For the word "offset", find each line in the entries where it occurs and copy that line.

[Recorded data]
::::::
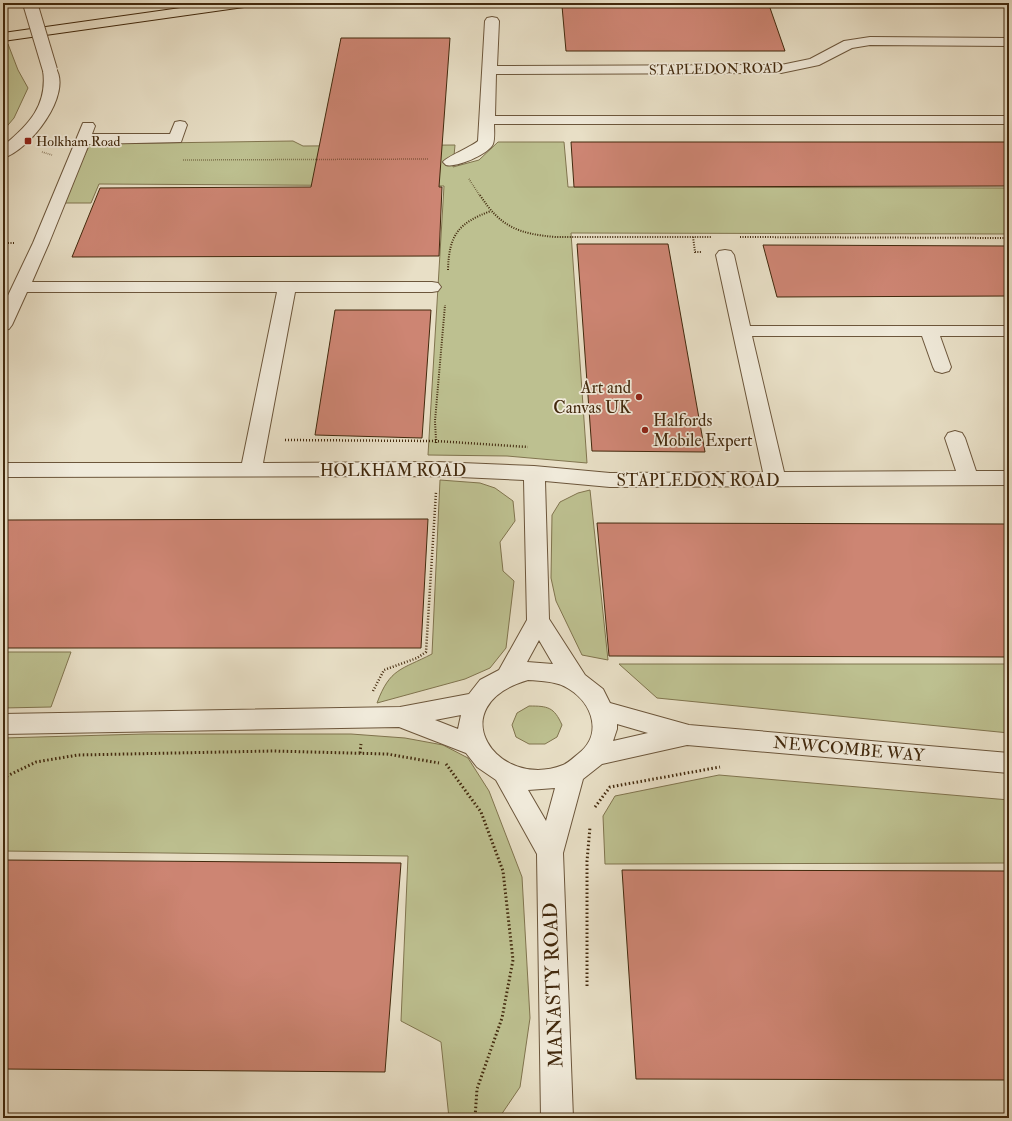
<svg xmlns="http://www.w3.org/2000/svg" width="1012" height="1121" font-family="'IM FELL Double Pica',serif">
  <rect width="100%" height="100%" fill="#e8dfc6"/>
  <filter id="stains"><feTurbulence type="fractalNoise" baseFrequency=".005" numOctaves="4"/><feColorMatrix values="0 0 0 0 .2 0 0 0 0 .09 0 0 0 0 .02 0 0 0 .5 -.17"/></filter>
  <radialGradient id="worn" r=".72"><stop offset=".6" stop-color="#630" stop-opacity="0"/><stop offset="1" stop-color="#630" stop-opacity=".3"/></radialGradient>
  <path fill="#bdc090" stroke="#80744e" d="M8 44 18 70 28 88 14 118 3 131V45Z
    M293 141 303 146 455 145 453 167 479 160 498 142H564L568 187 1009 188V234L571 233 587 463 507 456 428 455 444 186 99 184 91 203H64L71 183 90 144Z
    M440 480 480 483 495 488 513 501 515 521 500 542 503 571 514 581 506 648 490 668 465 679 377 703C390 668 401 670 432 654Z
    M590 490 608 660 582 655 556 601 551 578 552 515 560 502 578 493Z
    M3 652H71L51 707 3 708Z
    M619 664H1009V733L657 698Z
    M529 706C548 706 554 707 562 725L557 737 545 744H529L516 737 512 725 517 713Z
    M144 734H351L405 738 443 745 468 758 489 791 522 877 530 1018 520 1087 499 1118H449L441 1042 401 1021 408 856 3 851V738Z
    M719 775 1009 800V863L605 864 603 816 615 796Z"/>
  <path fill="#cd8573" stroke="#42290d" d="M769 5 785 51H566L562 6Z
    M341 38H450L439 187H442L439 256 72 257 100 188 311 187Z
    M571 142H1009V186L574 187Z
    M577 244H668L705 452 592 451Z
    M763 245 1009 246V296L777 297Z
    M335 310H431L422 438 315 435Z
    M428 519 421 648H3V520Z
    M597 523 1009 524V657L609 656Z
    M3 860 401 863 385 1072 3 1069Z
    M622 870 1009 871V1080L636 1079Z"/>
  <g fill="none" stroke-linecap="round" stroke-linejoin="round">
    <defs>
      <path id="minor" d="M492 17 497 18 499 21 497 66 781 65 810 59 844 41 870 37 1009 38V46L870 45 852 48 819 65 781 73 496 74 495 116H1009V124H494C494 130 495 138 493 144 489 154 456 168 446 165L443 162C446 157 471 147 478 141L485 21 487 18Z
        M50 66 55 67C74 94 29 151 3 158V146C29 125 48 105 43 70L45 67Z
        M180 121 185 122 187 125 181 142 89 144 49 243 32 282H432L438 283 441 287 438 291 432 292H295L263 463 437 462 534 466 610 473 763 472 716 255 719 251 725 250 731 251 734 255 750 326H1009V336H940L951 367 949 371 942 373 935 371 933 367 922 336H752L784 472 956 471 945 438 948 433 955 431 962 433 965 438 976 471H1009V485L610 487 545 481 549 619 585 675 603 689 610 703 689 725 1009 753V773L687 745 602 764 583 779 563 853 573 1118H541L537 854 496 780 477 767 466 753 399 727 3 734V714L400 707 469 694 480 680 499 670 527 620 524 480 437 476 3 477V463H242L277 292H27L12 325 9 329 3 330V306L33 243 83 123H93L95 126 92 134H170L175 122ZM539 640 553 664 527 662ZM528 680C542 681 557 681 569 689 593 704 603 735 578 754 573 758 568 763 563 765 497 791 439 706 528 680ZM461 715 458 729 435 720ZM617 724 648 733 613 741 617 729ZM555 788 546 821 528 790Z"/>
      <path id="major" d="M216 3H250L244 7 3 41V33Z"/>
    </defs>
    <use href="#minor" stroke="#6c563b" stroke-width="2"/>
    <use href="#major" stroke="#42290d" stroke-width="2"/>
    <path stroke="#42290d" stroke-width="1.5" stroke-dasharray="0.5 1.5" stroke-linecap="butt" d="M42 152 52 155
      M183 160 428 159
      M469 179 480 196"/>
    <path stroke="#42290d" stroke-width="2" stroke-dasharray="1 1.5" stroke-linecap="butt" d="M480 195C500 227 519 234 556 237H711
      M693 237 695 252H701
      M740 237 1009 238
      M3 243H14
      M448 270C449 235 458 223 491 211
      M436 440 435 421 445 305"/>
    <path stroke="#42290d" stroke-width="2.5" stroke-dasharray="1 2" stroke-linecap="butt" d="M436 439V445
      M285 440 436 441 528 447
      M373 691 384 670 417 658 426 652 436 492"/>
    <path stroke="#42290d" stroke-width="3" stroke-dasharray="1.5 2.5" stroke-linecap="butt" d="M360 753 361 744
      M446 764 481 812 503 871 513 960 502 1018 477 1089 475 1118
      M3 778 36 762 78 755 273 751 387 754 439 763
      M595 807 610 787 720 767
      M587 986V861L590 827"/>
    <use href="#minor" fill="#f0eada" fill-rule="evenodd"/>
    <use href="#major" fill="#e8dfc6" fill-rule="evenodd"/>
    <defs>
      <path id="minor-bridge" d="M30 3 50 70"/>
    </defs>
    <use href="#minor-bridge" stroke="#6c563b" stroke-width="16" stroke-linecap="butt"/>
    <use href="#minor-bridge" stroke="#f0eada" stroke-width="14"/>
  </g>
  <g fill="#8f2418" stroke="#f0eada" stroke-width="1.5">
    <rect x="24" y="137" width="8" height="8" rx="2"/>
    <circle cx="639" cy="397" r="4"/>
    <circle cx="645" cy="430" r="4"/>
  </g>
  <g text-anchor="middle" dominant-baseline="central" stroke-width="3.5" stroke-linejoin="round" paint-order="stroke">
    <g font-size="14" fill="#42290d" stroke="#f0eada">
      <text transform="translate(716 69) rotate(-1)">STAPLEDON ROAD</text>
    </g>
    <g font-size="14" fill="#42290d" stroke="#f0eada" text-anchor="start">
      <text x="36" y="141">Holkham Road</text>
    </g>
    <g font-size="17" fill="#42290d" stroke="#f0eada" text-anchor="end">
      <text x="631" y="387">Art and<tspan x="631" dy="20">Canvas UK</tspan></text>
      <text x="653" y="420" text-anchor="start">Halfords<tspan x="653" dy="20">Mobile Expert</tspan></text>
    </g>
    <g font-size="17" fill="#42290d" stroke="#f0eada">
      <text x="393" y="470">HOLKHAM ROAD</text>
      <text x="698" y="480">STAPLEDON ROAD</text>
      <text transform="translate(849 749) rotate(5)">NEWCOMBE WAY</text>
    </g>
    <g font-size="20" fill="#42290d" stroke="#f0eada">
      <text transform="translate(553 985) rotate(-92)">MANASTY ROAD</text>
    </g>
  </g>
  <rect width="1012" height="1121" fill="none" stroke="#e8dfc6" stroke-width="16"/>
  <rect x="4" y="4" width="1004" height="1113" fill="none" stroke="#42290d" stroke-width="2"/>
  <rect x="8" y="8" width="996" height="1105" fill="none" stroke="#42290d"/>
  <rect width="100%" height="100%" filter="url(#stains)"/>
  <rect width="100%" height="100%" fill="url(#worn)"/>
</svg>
::::::
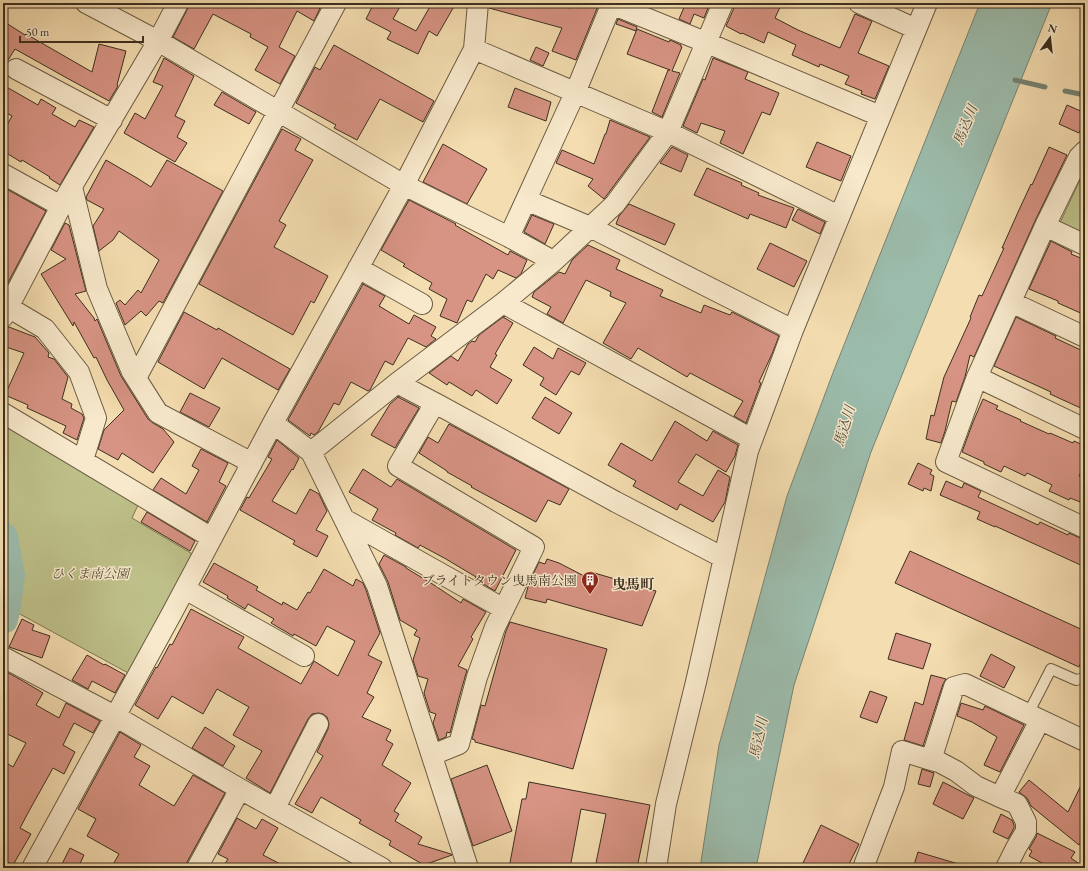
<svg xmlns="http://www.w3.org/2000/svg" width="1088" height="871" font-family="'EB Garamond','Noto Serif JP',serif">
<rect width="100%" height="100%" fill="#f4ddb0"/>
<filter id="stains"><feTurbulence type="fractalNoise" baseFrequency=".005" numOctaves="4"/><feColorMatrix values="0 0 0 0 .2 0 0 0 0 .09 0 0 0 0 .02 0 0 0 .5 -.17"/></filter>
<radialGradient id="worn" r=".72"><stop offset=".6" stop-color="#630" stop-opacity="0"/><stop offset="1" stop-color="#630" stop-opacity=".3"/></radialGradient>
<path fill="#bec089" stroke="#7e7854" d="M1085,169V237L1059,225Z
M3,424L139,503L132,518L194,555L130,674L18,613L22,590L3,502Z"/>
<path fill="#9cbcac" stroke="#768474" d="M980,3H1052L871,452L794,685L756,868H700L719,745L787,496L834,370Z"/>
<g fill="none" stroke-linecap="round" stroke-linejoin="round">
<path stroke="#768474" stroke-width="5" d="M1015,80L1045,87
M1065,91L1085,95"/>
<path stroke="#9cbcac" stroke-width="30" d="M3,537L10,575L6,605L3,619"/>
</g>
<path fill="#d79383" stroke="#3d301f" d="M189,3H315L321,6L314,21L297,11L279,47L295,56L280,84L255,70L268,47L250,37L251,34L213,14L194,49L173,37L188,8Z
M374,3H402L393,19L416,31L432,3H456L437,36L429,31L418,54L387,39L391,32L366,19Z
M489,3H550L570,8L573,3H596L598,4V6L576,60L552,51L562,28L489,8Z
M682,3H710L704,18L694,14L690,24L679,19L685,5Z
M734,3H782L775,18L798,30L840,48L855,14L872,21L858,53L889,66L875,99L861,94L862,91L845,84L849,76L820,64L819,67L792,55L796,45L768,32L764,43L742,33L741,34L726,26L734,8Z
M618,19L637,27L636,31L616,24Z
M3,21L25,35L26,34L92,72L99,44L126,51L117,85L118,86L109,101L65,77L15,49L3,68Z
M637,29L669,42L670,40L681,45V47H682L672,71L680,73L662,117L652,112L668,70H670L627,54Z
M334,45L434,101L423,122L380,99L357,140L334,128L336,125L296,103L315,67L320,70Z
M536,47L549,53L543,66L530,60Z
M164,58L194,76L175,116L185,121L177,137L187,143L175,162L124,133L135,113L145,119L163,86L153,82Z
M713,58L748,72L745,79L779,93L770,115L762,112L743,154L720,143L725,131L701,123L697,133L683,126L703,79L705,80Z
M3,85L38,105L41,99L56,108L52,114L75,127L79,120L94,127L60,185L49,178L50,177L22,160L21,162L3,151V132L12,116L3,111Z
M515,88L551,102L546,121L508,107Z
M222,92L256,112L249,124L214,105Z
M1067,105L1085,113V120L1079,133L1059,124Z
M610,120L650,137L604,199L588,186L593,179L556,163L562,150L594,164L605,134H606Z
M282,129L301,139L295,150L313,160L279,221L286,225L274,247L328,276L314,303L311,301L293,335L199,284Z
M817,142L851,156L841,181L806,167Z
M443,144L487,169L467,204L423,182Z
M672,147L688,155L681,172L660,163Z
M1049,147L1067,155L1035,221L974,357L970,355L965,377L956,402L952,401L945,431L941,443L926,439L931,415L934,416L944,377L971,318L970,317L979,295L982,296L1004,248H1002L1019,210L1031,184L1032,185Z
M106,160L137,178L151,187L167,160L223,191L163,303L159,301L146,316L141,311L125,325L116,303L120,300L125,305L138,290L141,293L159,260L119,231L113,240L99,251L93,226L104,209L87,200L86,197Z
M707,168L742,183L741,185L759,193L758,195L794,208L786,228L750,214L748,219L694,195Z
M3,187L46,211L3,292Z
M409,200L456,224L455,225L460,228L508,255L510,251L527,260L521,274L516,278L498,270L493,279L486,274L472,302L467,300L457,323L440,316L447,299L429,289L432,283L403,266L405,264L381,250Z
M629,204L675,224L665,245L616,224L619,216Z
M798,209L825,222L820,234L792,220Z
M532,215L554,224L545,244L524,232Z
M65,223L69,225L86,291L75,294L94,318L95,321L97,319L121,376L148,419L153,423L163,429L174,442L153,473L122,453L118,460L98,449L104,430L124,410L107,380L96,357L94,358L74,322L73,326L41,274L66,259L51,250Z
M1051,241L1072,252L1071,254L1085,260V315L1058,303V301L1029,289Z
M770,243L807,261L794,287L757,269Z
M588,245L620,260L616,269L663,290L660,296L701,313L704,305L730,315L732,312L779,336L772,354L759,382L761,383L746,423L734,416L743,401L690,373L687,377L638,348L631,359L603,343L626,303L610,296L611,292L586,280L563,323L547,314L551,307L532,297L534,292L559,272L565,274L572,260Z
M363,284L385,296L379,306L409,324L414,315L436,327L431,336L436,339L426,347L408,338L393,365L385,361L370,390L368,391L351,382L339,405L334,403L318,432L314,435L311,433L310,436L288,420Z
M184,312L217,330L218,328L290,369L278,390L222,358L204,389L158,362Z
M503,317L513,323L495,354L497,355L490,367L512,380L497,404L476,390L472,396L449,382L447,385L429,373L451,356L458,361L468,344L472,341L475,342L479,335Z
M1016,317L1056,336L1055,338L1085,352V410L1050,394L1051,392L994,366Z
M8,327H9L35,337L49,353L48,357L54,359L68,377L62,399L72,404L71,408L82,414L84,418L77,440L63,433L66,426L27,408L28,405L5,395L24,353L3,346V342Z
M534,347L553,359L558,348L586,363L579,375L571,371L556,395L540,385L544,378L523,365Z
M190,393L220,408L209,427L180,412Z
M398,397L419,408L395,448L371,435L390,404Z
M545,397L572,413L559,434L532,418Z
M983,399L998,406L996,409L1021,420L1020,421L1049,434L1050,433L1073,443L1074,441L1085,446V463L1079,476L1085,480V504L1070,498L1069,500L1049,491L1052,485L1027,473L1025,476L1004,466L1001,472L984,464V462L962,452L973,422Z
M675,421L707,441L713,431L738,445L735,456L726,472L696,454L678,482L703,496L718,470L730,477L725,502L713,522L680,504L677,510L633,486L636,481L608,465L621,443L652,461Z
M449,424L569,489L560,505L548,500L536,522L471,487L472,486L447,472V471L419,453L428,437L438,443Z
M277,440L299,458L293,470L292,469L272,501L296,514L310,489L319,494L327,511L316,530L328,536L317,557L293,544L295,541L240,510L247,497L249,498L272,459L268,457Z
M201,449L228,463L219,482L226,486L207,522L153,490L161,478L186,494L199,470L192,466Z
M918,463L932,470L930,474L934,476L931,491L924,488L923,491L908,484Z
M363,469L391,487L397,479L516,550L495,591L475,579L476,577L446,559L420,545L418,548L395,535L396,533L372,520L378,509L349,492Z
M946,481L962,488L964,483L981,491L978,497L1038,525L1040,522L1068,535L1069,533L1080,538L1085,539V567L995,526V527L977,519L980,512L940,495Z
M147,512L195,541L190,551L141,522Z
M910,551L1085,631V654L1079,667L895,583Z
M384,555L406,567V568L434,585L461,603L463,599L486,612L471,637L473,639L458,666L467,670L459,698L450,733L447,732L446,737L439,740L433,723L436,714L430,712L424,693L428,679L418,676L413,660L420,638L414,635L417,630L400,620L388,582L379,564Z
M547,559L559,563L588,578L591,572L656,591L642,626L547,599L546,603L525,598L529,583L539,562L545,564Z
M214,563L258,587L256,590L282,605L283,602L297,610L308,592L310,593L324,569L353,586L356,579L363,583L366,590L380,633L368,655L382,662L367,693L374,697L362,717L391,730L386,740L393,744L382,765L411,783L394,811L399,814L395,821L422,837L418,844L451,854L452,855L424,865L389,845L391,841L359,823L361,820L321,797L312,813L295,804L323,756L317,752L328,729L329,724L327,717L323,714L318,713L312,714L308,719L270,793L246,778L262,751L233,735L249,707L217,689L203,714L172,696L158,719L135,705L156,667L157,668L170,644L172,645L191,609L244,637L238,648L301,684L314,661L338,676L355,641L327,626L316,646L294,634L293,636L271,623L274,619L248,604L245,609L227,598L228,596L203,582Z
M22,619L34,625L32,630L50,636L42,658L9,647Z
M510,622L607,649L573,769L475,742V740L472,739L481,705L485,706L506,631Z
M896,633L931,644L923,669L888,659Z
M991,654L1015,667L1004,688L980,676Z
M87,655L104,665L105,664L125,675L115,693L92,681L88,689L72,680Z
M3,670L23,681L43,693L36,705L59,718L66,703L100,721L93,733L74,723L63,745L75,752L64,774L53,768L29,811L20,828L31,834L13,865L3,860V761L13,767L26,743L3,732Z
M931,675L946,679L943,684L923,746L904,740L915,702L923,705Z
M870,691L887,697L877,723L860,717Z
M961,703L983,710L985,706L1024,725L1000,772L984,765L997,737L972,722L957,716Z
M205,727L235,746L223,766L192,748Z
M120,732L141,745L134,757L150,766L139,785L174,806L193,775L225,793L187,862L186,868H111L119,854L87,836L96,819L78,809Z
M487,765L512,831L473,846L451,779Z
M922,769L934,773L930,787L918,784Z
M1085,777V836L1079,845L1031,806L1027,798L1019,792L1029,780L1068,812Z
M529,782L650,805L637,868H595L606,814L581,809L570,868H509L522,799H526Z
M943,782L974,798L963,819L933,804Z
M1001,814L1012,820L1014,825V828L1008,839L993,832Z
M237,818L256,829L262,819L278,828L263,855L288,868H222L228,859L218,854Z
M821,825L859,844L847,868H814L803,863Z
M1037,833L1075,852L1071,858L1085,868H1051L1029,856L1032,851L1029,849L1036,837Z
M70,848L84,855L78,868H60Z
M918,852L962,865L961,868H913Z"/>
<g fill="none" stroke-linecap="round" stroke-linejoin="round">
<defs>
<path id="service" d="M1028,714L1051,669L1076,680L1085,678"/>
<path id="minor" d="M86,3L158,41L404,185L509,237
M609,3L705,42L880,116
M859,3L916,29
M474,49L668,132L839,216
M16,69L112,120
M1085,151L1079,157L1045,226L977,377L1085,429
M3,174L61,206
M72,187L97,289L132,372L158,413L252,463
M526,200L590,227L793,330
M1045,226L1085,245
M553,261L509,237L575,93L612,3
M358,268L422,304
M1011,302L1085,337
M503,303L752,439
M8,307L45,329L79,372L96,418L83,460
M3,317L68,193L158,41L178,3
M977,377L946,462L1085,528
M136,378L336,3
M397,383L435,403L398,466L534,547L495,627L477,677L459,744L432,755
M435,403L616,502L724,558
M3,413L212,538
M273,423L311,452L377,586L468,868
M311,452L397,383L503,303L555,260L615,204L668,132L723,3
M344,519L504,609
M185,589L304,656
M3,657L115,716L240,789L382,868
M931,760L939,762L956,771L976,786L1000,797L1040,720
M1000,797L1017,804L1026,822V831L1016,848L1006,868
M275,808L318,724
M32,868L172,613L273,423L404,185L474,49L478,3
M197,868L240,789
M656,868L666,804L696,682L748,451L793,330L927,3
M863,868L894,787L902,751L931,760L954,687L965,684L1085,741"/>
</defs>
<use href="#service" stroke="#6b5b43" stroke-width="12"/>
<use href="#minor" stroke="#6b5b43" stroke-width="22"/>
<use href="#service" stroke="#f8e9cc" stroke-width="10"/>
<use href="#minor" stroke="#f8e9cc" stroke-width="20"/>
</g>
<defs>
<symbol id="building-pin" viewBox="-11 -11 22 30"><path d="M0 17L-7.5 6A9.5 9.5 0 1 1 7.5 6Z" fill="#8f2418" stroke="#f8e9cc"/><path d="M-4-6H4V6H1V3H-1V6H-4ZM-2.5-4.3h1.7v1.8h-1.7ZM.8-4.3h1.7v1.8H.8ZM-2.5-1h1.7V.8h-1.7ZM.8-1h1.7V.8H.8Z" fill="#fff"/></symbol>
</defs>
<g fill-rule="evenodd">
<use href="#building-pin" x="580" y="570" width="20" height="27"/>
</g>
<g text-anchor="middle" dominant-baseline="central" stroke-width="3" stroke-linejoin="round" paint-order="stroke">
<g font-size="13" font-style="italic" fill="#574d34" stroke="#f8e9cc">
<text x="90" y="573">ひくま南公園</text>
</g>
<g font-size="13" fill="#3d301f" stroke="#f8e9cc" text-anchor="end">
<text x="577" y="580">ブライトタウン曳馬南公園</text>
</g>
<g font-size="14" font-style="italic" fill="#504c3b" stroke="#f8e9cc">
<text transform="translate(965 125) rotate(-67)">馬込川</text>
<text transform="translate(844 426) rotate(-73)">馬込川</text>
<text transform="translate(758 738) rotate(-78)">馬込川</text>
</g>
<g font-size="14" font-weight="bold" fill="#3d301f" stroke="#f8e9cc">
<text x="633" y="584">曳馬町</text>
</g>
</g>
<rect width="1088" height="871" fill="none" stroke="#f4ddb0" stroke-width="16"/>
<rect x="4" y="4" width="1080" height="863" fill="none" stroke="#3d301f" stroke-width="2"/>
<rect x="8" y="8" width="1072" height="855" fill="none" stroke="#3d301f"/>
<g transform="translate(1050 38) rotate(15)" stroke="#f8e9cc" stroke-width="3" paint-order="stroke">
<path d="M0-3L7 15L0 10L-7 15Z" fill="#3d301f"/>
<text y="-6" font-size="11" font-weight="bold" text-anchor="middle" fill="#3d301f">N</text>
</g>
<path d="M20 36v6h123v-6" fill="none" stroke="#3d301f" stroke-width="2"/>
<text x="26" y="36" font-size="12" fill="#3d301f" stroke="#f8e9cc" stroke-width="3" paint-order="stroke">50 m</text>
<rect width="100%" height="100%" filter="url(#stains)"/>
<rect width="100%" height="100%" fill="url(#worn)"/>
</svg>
::::::
◆ **EXPECTED OUTPUT**
  <radialGradient id="worn" r=".72"><stop offset=".6" stop-color="#630" stop-opacity="0"/><stop offset="1" stop-color="#630" stop-opacity=".3"/></radialGradient>
<radialGradient id="worn" r=".72"><stop offset=".6" stop-color="#630" stop-opacity="0"/><stop offset="1" stop-color="#630" stop-opacity=".3"/></radialGradient>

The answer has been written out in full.